Sir Douglas Haig's statue near his former headquarters in Montreuil-sur-Mer, France (Photo: Centenary News)

100 Years Ago Today: Sir Douglas Haig takes over British command on the Western Front

Posted on on 19 December 2015
Share |

General Sir Douglas Haig succeeded Field Marshal Sir John French as commander-in-chief of British forces on the Western Front on December 19th 1915.

Haig remained in charge for the rest of the First World War, earning a controversial reputation for his conduct of Britain's biggest battles.

Sent as an army commander to France in the early days of the war, Haig arrived in the top job at the end of 1915 after leading the spring offensives at Neuve Chapelle and Aubers Ridge, and the so-called 'Big Push' at the Battle of Loos in September.

There was tension between Haig and Sir John French, who had a reputation for volatility as chief of the British Expeditionary Force.

The pair became embroiled in a row over blame for the failed attack at Loos, including a dispute over the deployment of reserves.
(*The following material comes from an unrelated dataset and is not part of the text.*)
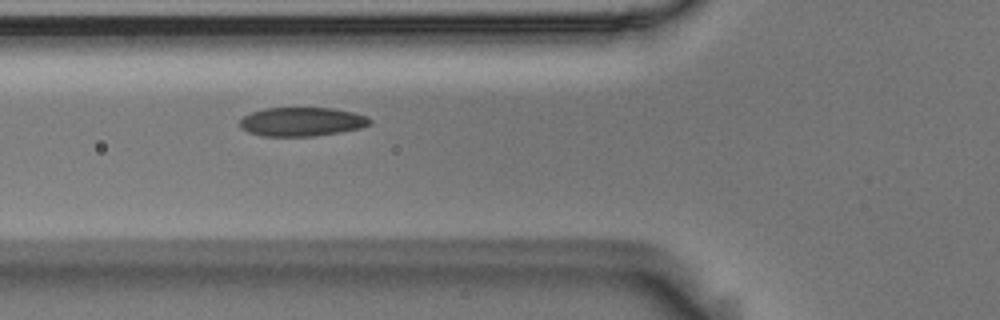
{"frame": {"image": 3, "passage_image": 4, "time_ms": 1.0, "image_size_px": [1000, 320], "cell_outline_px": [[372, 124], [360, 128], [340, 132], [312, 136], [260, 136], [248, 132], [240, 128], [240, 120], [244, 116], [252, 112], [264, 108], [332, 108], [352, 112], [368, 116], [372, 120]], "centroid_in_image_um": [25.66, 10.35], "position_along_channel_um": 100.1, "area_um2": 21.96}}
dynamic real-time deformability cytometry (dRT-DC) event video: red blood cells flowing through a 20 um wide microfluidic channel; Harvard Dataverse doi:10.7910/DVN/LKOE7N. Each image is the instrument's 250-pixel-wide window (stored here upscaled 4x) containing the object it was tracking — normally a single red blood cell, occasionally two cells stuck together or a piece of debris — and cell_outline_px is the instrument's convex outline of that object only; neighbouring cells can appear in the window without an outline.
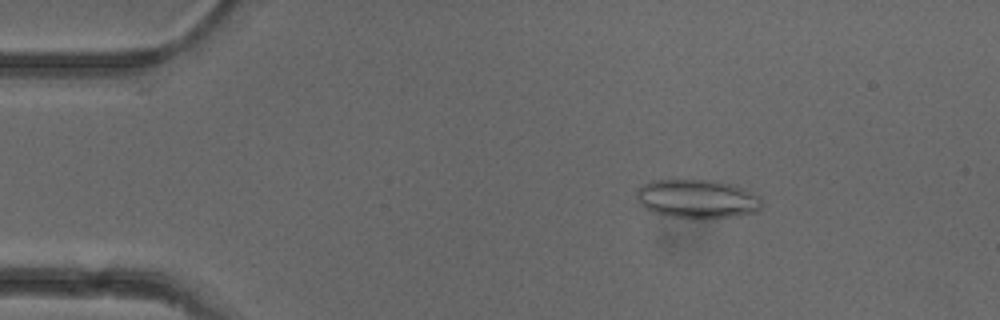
{"species": "common noctule bat (a hibernating species)", "species_latin": "Nyctalus noctula", "temperature_condition": "cold", "stored_images_in_passage": 50, "camera_frame_rate_fps": 3000, "um_per_image_px": 0.085, "animal": {"sex": "female"}, "frame": {"image": 1, "passage_image": 7, "time_ms": 2.0, "image_size_px": [1000, 320], "cell_outline_px": [[760, 208], [756, 212], [736, 216], [704, 220], [660, 216], [644, 208], [636, 200], [636, 188], [652, 180], [716, 180], [732, 184], [760, 196]], "centroid_in_image_um": [59.2, 16.93], "position_along_channel_um": 25.8, "area_um2": 29.02}}
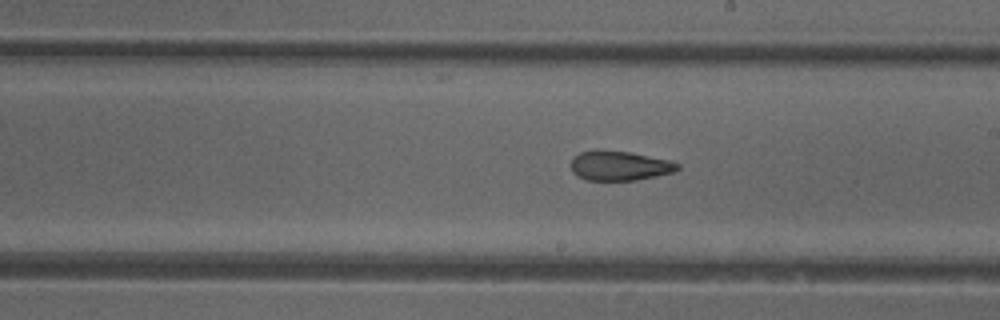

It culminated in the British Government replacing French with Sir Douglas Haig.

Reporting Haig's appointment, The Daily Telegraph newspaper noted that 'the new Commander-in-Chief is good linguist, has been a profound student of military science, and is the author of a book on cavalry tactics'.
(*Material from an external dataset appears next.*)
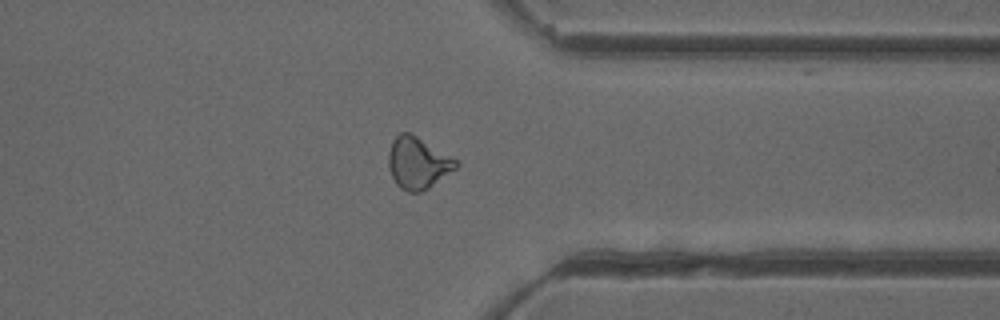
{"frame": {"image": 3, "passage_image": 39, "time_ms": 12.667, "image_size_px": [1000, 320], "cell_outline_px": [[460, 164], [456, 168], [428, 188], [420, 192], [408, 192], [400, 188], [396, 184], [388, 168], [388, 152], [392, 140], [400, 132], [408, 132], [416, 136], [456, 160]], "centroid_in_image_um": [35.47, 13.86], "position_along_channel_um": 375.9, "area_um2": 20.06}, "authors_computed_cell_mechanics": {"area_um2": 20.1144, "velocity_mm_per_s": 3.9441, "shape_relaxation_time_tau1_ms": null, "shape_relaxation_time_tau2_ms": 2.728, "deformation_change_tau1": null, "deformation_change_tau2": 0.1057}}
100 years later, opinion over Haig's command is sharply divided.

His critics point to the huge casualties suffered by the British Army at the Battles of the Somme and Passchendaele and repeated failures to satisfy expectations of a decisive breakthrough.

Defenders point to the lessons learned and Haig's role in leading the 'Hundred Days Offensive' that pushed the German Army back into Belgium in August-November 1918 and forced the Armistice.
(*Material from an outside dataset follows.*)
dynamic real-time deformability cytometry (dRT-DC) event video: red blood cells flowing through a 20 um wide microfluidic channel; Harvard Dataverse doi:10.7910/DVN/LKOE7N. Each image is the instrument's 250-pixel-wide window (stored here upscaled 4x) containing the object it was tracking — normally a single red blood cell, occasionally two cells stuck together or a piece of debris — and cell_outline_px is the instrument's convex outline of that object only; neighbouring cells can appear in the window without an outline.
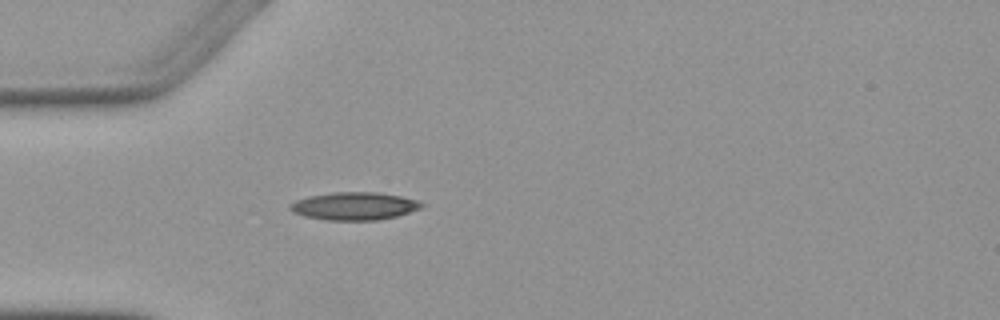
{"species": "Egyptian fruit bat (a non-hibernating species)", "species_latin": "Rousettus aegyptiacus", "temperature_condition": "warm", "stored_images_in_passage": 1, "camera_frame_rate_fps": 3000, "um_per_image_px": 0.085, "animal": {"sex": "female"}, "frame": {"image": 1, "passage_image": 1, "time_ms": 0.0, "image_size_px": [1000, 320], "cell_outline_px": [[424, 204], [420, 208], [396, 216], [380, 220], [328, 220], [304, 216], [292, 212], [288, 208], [288, 204], [296, 200], [308, 196], [332, 192], [380, 192], [400, 196], [416, 200]], "centroid_in_image_um": [30.06, 17.51], "position_along_channel_um": 54.9, "area_um2": 21.33}}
Before the change in Allied fortunes, Sir Douglas Haig is also remembered for his order to hold the line in April 1918 as the Germans mounted their last major offensives of the Great War:

"With our backs to the wall and believing in the justice of our cause each one of us must fight on to the end."

Haig, promoted to Field Marshal during the war and awarded an earldom afterwards, was a co-founder of the British Legion veterans' charity in 1921 (now the Royal British Legion).